Reproduce the forum thread below, about getting a keyway cut in a timing pulley, in full and word for word.

Passage provided:
[Start of section]

# Need Keway Broached



## lesrhorer (Aug 21, 2021)

Since no one wants to lend their broaches, and I can't find anyone locally who can handle metric broaching, I wonder if someone out there can broach a timing pulley for me?  It needs a 4mm keyway.  The hole diameter is 45mm.


----------



## Suzuki4evr (Aug 21, 2021)

Would have helped with pleasure, but we have a distance problem


----------



## Karl_T (Aug 21, 2021)

Do you own a mill or lathe?  if so, there is a fairly simple way to cut that keyway with an HSS tool bit. I'll share more if you are interested.


----------



## Suzuki4evr (Aug 21, 2021)

Karl_T said:


> Do you own a lathe?  if so, there is a fairly simple way to cut that keyway with an HSS tool bit. I'll share more if you are interested.


I was just about to suggest what you are about to propose. But you go for it.


----------



## tjb (Aug 21, 2021)

Karl_T said:


> Do you own a mill or lathe?  if so, there is a fairly simple way to cut that keyway with an HSS tool bit. I'll share more if you are interested.


Not my post, but I'm interested.


----------



## Karl_T (Aug 21, 2021)

Thought sure there was a tutorial on how to do this. My google foo is poor right now, best i found was this









						CUTTING KEYWAYS IN A PULLEY!!!

[End of section]

Input data:
[Start of section]

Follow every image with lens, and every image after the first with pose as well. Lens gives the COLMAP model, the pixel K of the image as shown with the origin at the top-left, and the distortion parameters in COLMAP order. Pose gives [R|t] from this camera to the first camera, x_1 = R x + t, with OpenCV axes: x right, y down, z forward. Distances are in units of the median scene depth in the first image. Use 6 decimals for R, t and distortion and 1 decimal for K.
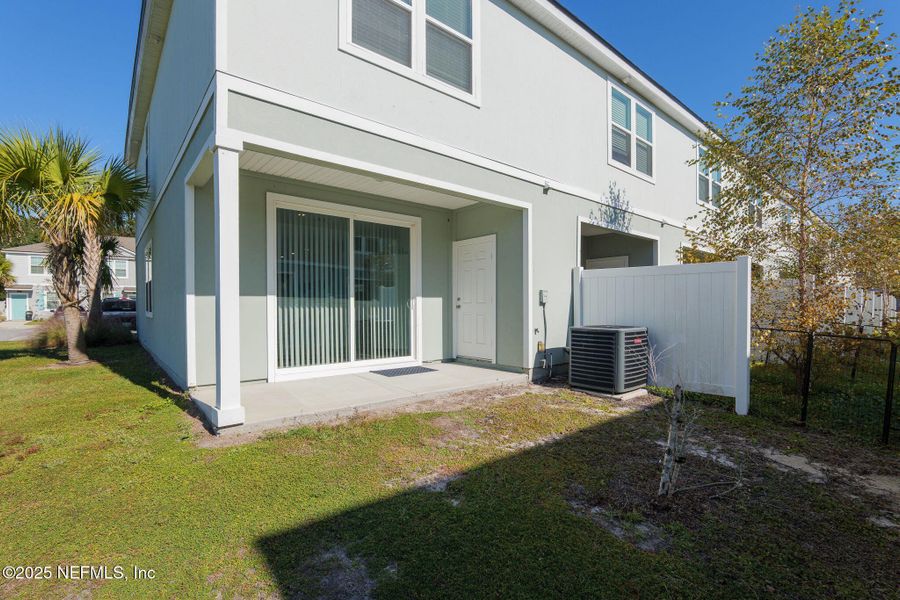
lens RADIAL K [[410.5, 0, 450.0], [0, 410.5, 300.0], [0, 0, 1]] dist [-0.055473, 0.036325]
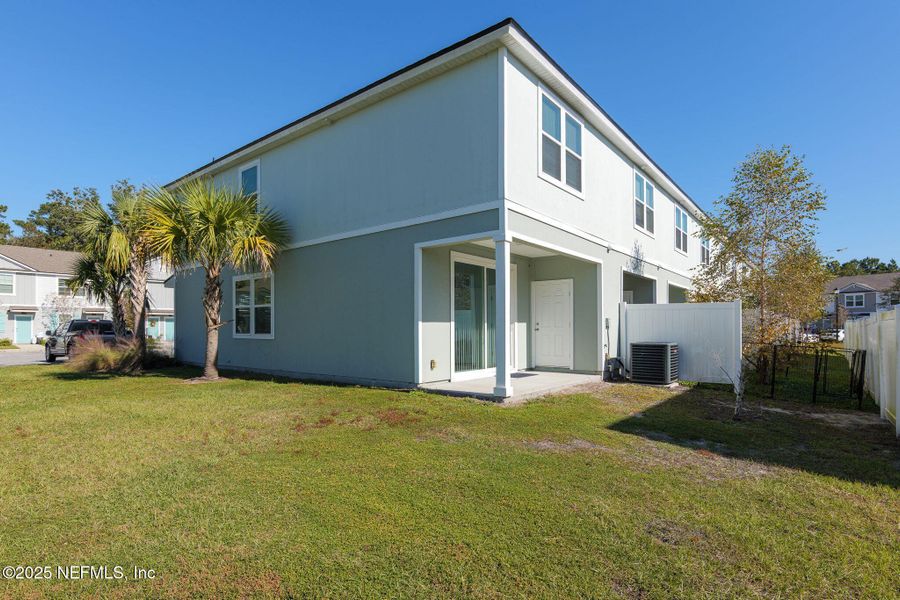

[End of section]

Finished exercise:
# Need Keway Broached



## lesrhorer (Aug 21, 2021)

Since no one wants to lend their broaches, and I can't find anyone locally who can handle metric broaching, I wonder if someone out there can broach a timing pulley for me?  It needs a 4mm keyway.  The hole diameter is 45mm.


----------



## Suzuki4evr (Aug 21, 2021)

Would have helped with pleasure, but we have a distance problem


----------



## Karl_T (Aug 21, 2021)

Do you own a mill or lathe?  if so, there is a fairly simple way to cut that keyway with an HSS tool bit. I'll share more if you are interested.


----------



## Suzuki4evr (Aug 21, 2021)

Karl_T said:


> Do you own a lathe?  if so, there is a fairly simple way to cut that keyway with an HSS tool bit. I'll share more if you are interested.


I was just about to suggest what you are about to propose. But you go for it.


----------



## tjb (Aug 21, 2021)

Karl_T said:


> Do you own a mill or lathe?  if so, there is a fairly simple way to cut that keyway with an HSS tool bit. I'll share more if you are interested.


Not my post, but I'm interested.


----------



## Karl_T (Aug 21, 2021)

Thought sure there was a tutorial on how to do this. My google foo is poor right now, best i found was this









						CUTTING KEYWAYS IN A PULLEY!!!